** EXERCISE BRIEF **
Can you carry on the forum thread below about planning one box to serve as a home backup server, media streamer and TV recorder, picking up right after its last sentence?

** DOCUMENT SEGMENT **
_ _ _ _ _
I'm just finishing up my new build at the moment, and I'm wanting to start researching my next project.

this isn't a spec check as im not looking to move on this for probably 6 months

what i'm looking to do is have one box that could act as a backup server, stream media to other PC around the house (currently there are 4) this is included potentially decoding the HD stuff (as two of them are laptops). TV-recorder, i like the idea of having two duel channel tvcards so we can record 4 programs at once. and of course I would like to hook it up to my 42" Toshiba HD TV.

now, I've bean thinking, is this atualy possible or am i just mad. :p

now ideally, I would go for a media PC and a NAS server, but at the moment I'm renting a flat with my girlfriend, so lots of PC lying around the house is just not practical (I already have 2 desktops and 1 laptop) , also there is nowhere to hide them. Also due to this I have no real method of laying down any really good infrastructure for the NAS and the media PC to communicate (i.e. no Gigabit LAN).

this is why I'm looking at the idea of doing it all in one box.

im also thinking this might be a virtual machine jobby. i.e. linux or Windows Home Server to run the NAS side of things and the media server side, whilst maybe vista or XP to be nice and usable for TV side of things.

I'm assuming the spec would have to be reasonably high end. it looking at 1.1K inc vat at the moment.

4-8GB of ram
fast duo core processor or maybe a Q6600 if they get much cheaper, (also give me a chance to see if i get a better clocker. :p
will start with 2 750GB drives in raid 1 then migrate to 4 in raid 5 over time.
silent HD 2600
and the lovely LG GGW-H20L Blu-Ray Rewriter & HD-DVD ROM

I was also thinking of the Zalman HD160+ Aluminium HTPC Case as it has 5 HDD bays

comments would be grate.
 
If you want to encode 4 programs at once whilse simultaneously decoding video for clients you'll probably want as much CPU as you can get. A quad would be nice.

By what method would you decode video at the server and send it to the client? Is your network up to this? If I had to guess I'd say that uncompressed video streams at full quality would overwhelm a 100 mbit network, let alone dealing with the connectivity problems associated with high-bandwidth use of wireless networking.
 
If you want to encode 4 programs at once whilse simultaneously decoding video for clients you'll probably want as much CPU as you can get. A quad would be nice.

By what method would you decode video at the server and send it to the client? Is your network up to this? If I had to guess I'd say that uncompressed video streams at full quality would overwhelm a 100 mbit network, let alone dealing with the connectivity problems associated with high-bandwidth use of wireless networking.

I was thinking a hefty CPU would help, I have a q6600 in my rig at the moment, so if I upgrade to a 45nm chip it might be a good idea to use my q6600 I have.
_ _ _ _ _
** Stored data entries **

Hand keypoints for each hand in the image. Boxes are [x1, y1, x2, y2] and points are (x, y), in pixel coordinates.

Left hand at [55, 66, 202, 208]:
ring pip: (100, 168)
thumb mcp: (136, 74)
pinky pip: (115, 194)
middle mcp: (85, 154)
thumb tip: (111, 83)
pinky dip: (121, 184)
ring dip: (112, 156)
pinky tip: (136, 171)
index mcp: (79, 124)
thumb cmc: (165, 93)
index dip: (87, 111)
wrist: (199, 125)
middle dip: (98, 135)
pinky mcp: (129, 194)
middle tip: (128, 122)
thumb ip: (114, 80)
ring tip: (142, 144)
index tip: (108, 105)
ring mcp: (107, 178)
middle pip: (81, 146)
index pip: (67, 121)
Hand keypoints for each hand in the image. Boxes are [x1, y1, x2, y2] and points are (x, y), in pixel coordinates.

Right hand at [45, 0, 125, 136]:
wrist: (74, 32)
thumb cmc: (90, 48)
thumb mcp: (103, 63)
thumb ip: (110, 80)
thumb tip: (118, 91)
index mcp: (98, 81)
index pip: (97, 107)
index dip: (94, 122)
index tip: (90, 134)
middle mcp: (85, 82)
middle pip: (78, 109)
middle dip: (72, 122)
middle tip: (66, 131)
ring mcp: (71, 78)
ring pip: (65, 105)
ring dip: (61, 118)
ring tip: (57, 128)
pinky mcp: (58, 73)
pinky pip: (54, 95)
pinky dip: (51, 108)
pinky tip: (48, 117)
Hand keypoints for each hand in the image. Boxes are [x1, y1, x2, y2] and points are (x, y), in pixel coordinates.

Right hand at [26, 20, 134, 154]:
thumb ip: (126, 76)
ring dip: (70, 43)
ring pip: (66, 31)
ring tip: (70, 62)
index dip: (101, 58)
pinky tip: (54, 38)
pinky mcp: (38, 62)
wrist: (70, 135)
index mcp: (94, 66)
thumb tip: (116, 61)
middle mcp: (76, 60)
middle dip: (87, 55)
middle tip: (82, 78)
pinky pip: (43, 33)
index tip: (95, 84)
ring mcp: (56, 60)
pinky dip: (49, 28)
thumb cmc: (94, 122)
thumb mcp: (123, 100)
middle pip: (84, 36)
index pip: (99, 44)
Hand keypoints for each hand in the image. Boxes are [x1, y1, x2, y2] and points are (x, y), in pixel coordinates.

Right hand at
_ _ _ _ _
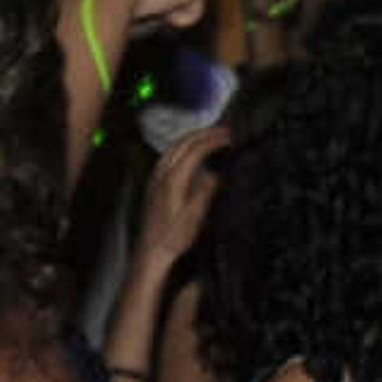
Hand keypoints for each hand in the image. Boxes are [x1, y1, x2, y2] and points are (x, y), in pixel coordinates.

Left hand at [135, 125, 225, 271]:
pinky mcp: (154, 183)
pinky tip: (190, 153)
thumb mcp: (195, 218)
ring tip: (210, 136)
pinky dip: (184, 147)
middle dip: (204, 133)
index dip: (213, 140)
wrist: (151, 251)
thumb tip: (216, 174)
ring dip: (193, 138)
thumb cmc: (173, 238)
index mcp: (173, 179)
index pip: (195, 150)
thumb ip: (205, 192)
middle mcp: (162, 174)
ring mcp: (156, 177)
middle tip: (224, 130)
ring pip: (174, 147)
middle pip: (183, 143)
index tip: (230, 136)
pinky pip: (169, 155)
_ _ _ _ _
** RESPONSE **
when I said decoding, I probably mean decoding and compressing, something like divx on the fly. would this be possible/legal.

also is virtual machine the way to go??
 
Decoding and compressing? It seems like those are opposites. I can't really help much in this areabut I suggest you read around to see what others are doing. I use MythTV and I stream hardware MPEG2-encoded files across the 100 mbit network without problem. I can support about 4 clients before the network holds be back. The clients are doing the decoding but they have hardware support for this, as most video cards have for a long time.

VMs seem like a pretty good idea. Which OS would be your host? What exaclty is your reasoning behind wanting to use VMs? Resiliency? It seems that if you want to buy a WHS license it alone would do all the operations required.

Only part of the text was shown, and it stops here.